The only other thing that could completely crush handhelds is a phone dedicated for gaming, with its own first-party games, as well as third-party support. That phone would have to completely blow up in order to have any chance of getting the developer support it needed (*cough*XperiaPlay*cough*). Either that or a button addon that devs can standardize on (which would probably be easier, but it would still have to be worth the money to make games with the controller in mind). The currently fractured market means that you've got some apps that would require one device, others that would require another, and suddenly you've got a huge mess. A device like this would cause me (and many others) to consider switching, but nothing less.

Also, there's the issue of children. Now, Nintendo could fuck things up and start ruining their games with aggressive microtransactions (which is why I would make damn sure that all traces of Pokemon Shuffle are gone before handing it over. Seriously, shame on you, Gamefreak), but as of right now, I can feel confident with handing one to a kid without either a massive credit card bill (if I give them the card), or them coming back and asking me to buy stuff ingame for them (if I don't give it).
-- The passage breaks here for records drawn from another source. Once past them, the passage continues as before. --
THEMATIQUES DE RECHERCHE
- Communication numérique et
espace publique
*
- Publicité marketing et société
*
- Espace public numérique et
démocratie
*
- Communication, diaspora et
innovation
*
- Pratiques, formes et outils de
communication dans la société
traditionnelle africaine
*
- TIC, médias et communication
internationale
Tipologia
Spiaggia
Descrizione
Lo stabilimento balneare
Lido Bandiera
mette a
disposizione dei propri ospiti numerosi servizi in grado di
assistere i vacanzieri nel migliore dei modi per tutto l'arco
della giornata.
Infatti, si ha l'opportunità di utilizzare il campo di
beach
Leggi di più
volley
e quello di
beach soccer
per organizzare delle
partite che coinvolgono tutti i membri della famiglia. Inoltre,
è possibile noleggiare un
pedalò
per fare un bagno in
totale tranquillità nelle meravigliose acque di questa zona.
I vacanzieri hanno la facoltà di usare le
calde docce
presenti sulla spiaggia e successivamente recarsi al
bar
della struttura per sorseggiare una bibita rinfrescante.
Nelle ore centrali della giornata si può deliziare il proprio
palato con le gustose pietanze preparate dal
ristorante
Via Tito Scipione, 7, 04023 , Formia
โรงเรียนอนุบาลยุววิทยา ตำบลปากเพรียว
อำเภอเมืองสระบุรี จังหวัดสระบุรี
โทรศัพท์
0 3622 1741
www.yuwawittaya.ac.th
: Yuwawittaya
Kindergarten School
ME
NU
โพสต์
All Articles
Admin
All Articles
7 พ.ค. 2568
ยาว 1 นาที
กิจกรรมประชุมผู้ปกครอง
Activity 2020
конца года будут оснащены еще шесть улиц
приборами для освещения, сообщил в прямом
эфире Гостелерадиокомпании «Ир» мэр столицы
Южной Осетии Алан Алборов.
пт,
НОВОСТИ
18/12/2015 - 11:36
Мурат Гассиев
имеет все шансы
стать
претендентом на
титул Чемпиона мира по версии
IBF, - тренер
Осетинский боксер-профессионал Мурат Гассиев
The kid would probably have a lot more fun with the games too, since they're not built around microtransactions. I can tolerate mild microtransactions in the games I get for myself, but including them in games designed for kids 

Until these changes happen, I will NEVER buy a smartphone or tablet for gaming, nor would I give a kid one.   And I'm sure most of the current 3DS/Vita owners feel the same.  It has nothing to do with graphics (if it was, smartphones would've crushed the 3DS's 2006-level hardware by now).  It's the fact that the mobile market is the Atari 2600 all over again.